T 5.2 140ps/ DSG Getriebe Rupfen/vibrationen bei vollast

Ich seh da weit und breit keinen klassischen "Verschleiß".
So sehen solche Räder bereits nach wenigen 1000 km aus.

Da ich aber auch ein DSG7 im T5 hab (>180k km), interessiert mich der Thread hier dennoch brennend. 😁
Die Verzahnung innen!
Die schaut total zerfressen aus!
 
Danke, dass du uns bei deiner Arbeit teilhaben lässt.
Kannst du bitte noch ein paar Detailfotos vom Getriebe machen, falls es noch offen ist.
Über das DQ500 findet man so wenig, da sich da nur wenige ran trauen. Mich interessiert einfach der gesamte Aufbau.
Auch von der Kupplung würden mich Fotos interessieren.
Woher hast du die neue Kupplung bezogen?
 
Da würde keine Verstopfung stattfinden.

Nee, eine Verstopfung vermutlich an dieser Stelle dann nicht, aber:

Die Dichtmasse wird, genau berechnet, maschinell aufgebracht. "Weniger ist mehr".

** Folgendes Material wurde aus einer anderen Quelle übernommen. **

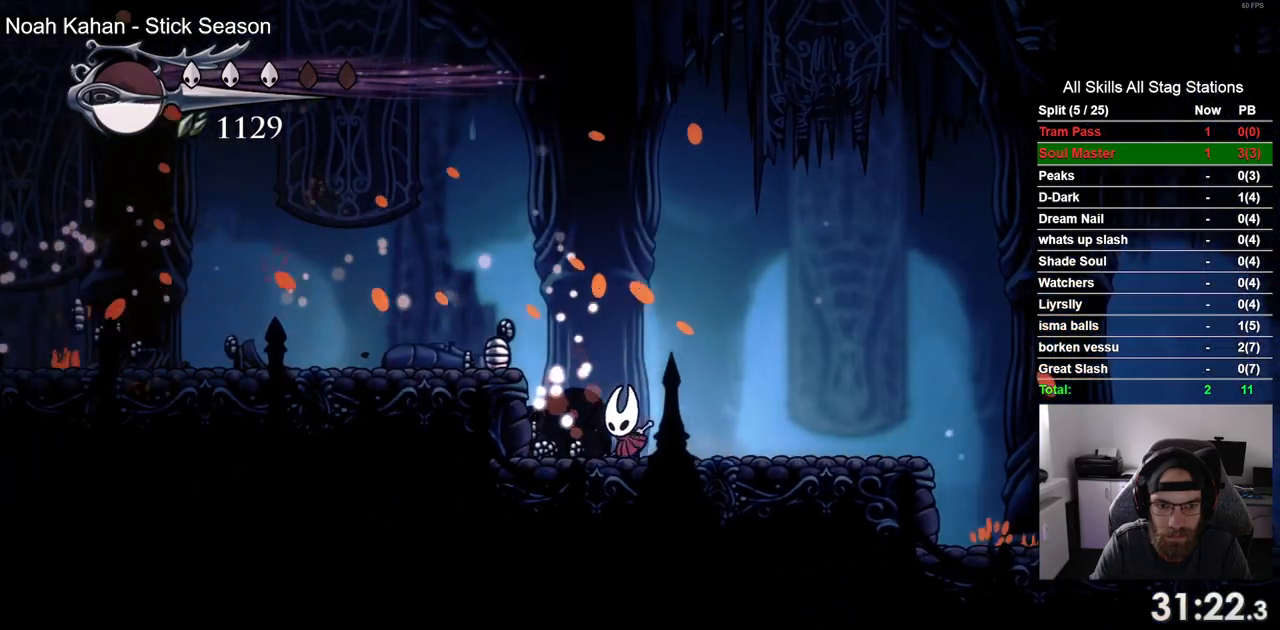
{"dt_ms": 500, "buttons": ["DPAD_LEFT"], "left_stick": "center", "right_stick": "center", "events": [[200, "CROSS", "down"], [350, "CROSS", "up"]]}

Die DSG-Ölfilter haben einen Bypass. Genau in diesem Bypass habe ich bei einem Ölfilter ein Dichtraupe gefunden, was zur Folge hatte, dass der Bypass teilgeöffnet war und das Öl ungefiltert passieren konnte und mit Kupplungsabrieb kontaminiertes Öl in die Mechantronik eindringt. Insofern bekommt das "Weniger ist mehr" eine erhebliche Bedeutung.
Und es waren auch werkseitig kleine silikonreste im inneren des Getriebes. Fand ich schon interessant.

So sollte es sein......

Im LKW Bereich arbeiten wir zu 90% mit metall und Papier Dichtungen beim Getriebe. Und werksseitig ist oft ein vergleichsweise dickerer Auftrag von Silikondichtmittel aufgebracht

Auf Wechselgetriebe und automatisierte Schaltgetriebe bezogen wäre es dem Getriebe egal, wenn da Dichtraupen ins Öl geraten. Ansonsten sind die Gehäusegrößen und dementsprechend auch die Fertigungstoleranzen vermutlich etwas größer, sodass hier andere Konzepte zur Gehäueabdichtung verwendet werden.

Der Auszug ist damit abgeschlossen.